__RECORD EXCERPTS__.
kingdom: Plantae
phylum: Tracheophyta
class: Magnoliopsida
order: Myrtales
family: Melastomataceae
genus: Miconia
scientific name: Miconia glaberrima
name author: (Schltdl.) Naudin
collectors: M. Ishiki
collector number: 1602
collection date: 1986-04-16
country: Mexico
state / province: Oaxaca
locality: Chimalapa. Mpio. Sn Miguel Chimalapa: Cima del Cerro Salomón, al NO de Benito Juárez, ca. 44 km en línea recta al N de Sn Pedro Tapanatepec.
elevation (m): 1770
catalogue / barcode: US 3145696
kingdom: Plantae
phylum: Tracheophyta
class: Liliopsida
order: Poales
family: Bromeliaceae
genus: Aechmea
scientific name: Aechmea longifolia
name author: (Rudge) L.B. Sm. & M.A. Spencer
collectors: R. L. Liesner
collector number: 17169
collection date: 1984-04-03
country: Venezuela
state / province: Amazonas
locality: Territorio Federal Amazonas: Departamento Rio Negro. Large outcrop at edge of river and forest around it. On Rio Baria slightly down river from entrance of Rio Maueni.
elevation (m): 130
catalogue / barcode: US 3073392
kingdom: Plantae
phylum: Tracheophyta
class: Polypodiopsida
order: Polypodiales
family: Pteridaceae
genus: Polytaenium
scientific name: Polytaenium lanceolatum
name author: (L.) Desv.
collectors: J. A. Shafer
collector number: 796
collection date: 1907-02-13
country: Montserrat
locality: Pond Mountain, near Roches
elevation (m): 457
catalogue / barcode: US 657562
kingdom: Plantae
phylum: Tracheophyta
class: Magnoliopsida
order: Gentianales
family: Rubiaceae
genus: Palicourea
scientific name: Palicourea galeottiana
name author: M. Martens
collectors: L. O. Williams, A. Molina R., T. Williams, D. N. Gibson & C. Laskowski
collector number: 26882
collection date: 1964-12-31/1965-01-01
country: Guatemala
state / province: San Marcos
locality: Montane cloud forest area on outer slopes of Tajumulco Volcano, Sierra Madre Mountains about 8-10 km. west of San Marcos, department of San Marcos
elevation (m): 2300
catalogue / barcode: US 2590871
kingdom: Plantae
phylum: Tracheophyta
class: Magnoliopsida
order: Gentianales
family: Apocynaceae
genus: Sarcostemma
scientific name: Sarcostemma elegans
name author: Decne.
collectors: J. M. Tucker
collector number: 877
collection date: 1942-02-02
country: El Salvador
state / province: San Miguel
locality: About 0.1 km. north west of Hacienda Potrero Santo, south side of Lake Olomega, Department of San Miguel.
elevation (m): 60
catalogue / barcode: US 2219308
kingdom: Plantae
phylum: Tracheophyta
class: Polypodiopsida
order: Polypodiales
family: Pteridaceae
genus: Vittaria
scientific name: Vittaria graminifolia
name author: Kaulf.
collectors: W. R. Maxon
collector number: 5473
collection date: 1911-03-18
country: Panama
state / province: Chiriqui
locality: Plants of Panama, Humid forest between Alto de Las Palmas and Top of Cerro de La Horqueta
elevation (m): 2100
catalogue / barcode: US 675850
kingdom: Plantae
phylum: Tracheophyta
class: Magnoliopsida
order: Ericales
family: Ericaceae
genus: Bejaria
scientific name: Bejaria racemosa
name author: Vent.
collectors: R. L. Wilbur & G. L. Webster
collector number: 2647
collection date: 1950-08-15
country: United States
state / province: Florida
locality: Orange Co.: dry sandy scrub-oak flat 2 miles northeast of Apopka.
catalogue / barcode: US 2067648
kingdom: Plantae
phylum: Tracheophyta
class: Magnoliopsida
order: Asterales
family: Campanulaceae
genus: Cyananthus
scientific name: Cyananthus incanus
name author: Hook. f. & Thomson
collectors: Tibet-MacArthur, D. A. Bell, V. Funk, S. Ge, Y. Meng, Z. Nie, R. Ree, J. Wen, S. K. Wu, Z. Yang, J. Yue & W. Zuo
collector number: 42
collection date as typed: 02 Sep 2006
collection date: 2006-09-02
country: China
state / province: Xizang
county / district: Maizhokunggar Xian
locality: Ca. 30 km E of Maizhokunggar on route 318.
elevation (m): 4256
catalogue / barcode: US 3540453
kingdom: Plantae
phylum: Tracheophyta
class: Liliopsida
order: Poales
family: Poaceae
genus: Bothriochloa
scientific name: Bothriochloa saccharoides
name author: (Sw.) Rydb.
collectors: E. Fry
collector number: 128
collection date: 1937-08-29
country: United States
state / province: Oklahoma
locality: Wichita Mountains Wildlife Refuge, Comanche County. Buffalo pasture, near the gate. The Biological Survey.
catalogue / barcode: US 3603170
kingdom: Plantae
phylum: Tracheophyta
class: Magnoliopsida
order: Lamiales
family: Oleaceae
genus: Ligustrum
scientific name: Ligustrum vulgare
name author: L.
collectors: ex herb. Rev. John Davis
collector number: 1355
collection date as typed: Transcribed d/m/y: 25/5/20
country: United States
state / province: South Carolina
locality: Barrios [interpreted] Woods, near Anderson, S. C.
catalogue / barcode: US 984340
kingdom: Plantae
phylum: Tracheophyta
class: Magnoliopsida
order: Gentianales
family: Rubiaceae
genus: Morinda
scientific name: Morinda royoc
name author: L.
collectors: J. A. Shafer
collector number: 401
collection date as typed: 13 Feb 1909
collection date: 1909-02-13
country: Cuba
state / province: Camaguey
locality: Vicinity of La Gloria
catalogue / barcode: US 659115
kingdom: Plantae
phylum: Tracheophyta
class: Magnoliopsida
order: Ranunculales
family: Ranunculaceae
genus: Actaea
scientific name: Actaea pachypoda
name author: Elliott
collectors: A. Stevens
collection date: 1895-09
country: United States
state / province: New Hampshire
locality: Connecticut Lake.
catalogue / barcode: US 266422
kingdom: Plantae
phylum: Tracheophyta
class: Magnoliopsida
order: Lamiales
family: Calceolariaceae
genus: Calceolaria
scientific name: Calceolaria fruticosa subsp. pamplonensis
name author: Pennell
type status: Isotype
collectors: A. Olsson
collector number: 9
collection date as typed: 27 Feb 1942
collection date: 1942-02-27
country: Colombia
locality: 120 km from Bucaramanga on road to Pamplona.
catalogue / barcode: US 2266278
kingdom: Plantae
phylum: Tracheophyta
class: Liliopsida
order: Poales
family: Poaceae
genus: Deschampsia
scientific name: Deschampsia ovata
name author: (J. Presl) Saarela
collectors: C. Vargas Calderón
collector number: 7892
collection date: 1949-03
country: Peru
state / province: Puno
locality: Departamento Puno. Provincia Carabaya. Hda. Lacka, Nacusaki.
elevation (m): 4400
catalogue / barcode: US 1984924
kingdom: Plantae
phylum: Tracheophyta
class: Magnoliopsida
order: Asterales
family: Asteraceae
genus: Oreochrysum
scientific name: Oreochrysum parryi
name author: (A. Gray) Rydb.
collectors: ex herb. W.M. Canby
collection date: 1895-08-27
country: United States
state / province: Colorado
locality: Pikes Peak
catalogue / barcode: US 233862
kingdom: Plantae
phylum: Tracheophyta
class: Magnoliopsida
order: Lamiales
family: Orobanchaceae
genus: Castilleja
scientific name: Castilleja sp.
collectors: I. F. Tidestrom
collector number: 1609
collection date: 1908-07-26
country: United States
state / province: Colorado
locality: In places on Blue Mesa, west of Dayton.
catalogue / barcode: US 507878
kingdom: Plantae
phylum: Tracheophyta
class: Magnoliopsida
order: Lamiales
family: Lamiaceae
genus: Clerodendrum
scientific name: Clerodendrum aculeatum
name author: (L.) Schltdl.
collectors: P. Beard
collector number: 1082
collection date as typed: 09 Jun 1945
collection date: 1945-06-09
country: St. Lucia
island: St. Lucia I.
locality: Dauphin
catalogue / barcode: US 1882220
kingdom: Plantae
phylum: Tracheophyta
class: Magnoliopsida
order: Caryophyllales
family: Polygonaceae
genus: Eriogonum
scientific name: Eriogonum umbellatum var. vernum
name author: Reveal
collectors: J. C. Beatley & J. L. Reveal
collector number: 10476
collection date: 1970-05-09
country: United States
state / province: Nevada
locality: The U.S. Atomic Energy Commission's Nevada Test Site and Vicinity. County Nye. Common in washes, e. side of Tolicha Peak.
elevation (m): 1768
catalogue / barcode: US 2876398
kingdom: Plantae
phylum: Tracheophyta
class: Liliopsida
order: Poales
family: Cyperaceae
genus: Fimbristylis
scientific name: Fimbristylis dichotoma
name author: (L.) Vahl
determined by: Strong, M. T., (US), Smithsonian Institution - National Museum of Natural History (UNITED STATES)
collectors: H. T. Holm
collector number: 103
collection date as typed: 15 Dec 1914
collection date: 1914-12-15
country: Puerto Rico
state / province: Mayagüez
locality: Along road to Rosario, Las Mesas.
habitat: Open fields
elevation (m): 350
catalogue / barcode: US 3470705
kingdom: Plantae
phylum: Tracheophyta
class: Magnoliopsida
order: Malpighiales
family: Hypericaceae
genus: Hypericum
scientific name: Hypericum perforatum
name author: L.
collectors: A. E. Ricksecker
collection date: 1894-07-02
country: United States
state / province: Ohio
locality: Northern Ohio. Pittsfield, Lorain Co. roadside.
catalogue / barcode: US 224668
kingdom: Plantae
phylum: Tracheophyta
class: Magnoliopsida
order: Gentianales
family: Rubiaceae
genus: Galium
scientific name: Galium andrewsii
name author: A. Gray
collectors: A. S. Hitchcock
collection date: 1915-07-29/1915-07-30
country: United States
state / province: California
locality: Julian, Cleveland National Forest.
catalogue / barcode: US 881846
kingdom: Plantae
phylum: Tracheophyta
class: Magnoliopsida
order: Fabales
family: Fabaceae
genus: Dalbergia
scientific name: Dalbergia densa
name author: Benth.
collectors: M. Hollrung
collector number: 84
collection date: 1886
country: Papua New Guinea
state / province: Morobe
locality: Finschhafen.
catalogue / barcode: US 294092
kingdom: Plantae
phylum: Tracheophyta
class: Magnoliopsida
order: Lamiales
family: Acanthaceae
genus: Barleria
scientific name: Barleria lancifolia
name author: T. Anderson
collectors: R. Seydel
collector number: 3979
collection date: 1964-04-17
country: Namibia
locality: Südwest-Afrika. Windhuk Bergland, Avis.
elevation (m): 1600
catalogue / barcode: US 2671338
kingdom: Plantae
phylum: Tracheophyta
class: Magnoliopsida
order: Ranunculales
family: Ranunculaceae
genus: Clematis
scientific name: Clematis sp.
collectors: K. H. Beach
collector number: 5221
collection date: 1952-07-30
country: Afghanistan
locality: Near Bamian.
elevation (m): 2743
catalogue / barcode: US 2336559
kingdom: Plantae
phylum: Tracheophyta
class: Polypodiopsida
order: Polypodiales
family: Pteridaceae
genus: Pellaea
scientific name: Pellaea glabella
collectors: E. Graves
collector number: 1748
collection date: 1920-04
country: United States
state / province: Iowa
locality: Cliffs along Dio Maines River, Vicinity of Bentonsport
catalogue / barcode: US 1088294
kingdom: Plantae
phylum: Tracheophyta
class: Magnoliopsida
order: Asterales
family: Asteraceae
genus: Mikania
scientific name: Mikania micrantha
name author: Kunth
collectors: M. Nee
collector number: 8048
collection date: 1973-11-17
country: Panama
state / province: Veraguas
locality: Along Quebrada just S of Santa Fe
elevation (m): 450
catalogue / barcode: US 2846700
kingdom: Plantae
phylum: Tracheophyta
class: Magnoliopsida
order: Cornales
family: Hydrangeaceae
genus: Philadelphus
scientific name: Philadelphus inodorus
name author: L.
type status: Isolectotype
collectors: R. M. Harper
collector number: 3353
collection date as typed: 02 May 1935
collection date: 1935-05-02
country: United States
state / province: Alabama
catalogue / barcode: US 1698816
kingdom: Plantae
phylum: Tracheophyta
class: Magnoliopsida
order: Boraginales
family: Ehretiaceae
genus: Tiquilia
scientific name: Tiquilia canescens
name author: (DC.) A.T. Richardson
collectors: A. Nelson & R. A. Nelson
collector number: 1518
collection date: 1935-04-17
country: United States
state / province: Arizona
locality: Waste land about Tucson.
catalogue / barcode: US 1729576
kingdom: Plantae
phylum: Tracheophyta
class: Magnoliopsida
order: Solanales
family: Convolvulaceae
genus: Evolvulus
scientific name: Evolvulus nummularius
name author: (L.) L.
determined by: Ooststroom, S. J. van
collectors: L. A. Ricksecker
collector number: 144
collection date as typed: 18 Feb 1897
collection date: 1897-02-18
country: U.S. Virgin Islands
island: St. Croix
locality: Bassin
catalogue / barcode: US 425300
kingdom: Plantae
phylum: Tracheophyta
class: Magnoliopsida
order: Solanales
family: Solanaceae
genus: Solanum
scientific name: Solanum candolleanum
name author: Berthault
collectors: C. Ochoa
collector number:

__OBJECTIVE__.
Could you rewrite the material from the line that has "collector number: 1355" through the line that has "state / province: Puno", with every "name author" replaced by "authority" and nothing else changed?

__COMPLETE OUTPUT__.
collector number: 1355
collection date as typed: Transcribed d/m/y: 25/5/20
country: United States
state / province: South Carolina
locality: Barrios [interpreted] Woods, near Anderson, S. C.
catalogue / barcode: US 984340
kingdom: Plantae
phylum: Tracheophyta
class: Magnoliopsida
order: Gentianales
family: Rubiaceae
genus: Morinda
scientific name: Morinda royoc
authority: L.
collectors: J. A. Shafer
collector number: 401
collection date as typed: 13 Feb 1909
collection date: 1909-02-13
country: Cuba
state / province: Camaguey
locality: Vicinity of La Gloria
catalogue / barcode: US 659115
kingdom: Plantae
phylum: Tracheophyta
class: Magnoliopsida
order: Ranunculales
family: Ranunculaceae
genus: Actaea
scientific name: Actaea pachypoda
authority: Elliott
collectors: A. Stevens
collection date: 1895-09
country: United States
state / province: New Hampshire
locality: Connecticut Lake.
catalogue / barcode: US 266422
kingdom: Plantae
phylum: Tracheophyta
class: Magnoliopsida
order: Lamiales
family: Calceolariaceae
genus: Calceolaria
scientific name: Calceolaria fruticosa subsp. pamplonensis
authority: Pennell
type status: Isotype
collectors: A. Olsson
collector number: 9
collection date as typed: 27 Feb 1942
collection date: 1942-02-27
country: Colombia
locality: 120 km from Bucaramanga on road to Pamplona.
catalogue / barcode: US 2266278
kingdom: Plantae
phylum: Tracheophyta
class: Liliopsida
order: Poales
family: Poaceae
genus: Deschampsia
scientific name: Deschampsia ovata
authority: (J. Presl) Saarela
collectors: C. Vargas Calderón
collector number: 7892
collection date: 1949-03
country: Peru
state / province: Puno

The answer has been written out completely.